_Written task_
From the line with "Identify the document" to the last line of the material, both inclusive, transcribe every line exactly and nothing else.

_Data for review_
··········
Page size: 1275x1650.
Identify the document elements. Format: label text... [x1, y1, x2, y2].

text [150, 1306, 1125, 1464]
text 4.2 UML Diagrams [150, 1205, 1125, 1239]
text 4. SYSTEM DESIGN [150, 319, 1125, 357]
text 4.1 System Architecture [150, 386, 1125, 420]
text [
··········
_Result_
Identify the document elements. Format: label text... [x1, y1, x2, y2].

text [150, 1306, 1125, 1464]
text 4.2 UML Diagrams [150, 1205, 1125, 1239]
text 4. SYSTEM DESIGN [150, 319, 1125, 357]
text 4.1 System Architecture [150, 386, 1125, 420]
text [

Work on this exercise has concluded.